- [What is required]
Look through the data below for the string "khóa", and copy every line where it turns up.

[Extracted data entries]
BEGIN

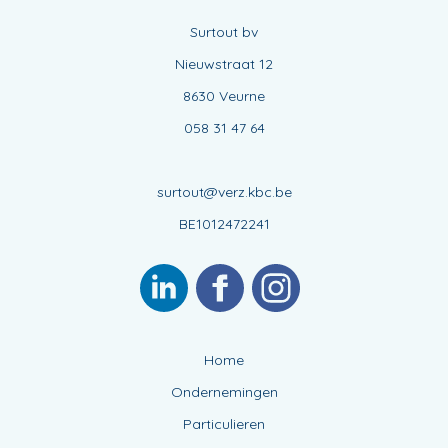
Surtout bv
Nieuwstraat 12
8630 Veurne
058 31 47 64
surtout@verz.kbc.be
BE1012472241
Home
Ondernemingen
Particulieren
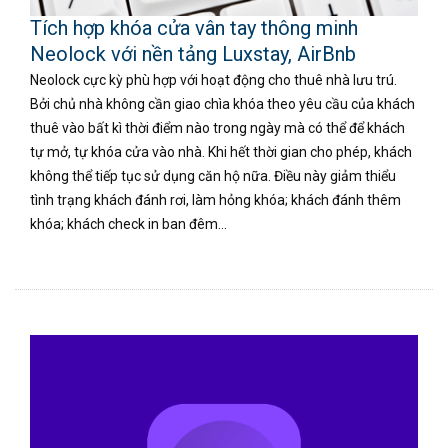
Tích hợp khóa cửa vân tay thông minh
Neolock với nền tảng Luxstay, AirBnb
Neolock cực kỳ phù hợp với hoạt động cho thuê nhà lưu trú.
Bởi chủ nhà không cần giao chìa khóa theo yêu cầu của khách
thuê vào bất kì thời điểm nào trong ngày mà có thể để khách
tự mở, tự khóa cửa vào nhà. Khi hết thời gian cho phép, khách
không thể tiếp tục sử dụng căn hộ nữa. Điều này giảm thiểu
tình trạng khách đánh rơi, làm hỏng khóa; khách đánh thêm
khóa; khách check in ban đêm…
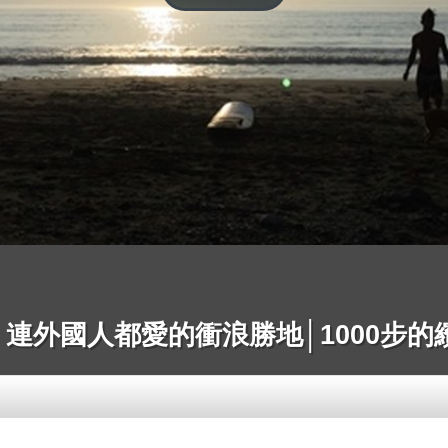
連外國人都愛的衝浪勝地│1000步的繽紛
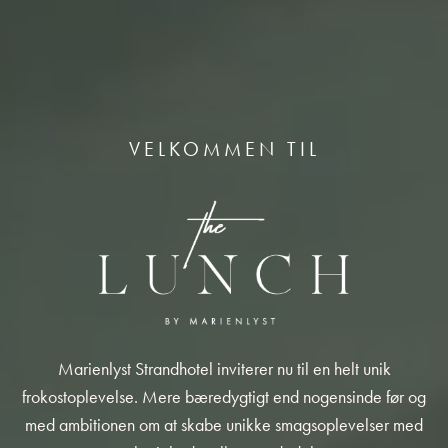
VELKOMMEN TIL
Marienlyst Strandhotel inviterer nu til en helt unik
frokostoplevelse. Mere bæredygtigt end nogensinde før og
med ambitionen om at skabe unikke smagsoplevelser med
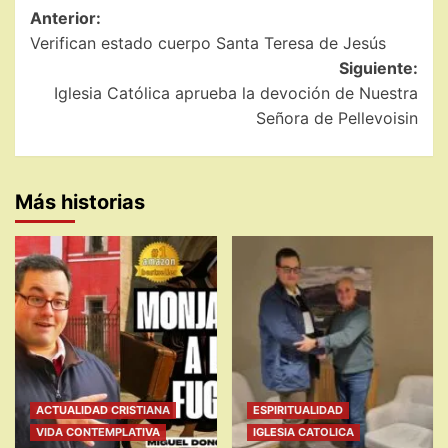
Navegación
Anterior:
Verifican estado cuerpo Santa Teresa de Jesús
de
Siguiente:
entradas
Iglesia Católica aprueba la devoción de Nuestra
Señora de Pellevoisin
Más historias
ACTUALIDAD CRISTIANA
ESPIRITUALIDAD
VIDA CONTEMPLATIVA
IGLESIA CATOLICA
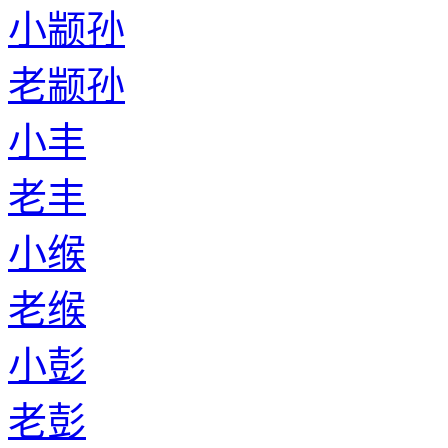
小颛孙
老颛孙
小丰
老丰
小缑
老缑
小彭
老彭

END

- [Solved problem]
Tích hợp khóa cửa vân tay thông minh
Bởi chủ nhà không cần giao chìa khóa theo yêu cầu của khách
tự mở, tự khóa cửa vào nhà. Khi hết thời gian cho phép, khách
tình trạng khách đánh rơi, làm hỏng khóa; khách đánh thêm
khóa; khách check in ban đêm…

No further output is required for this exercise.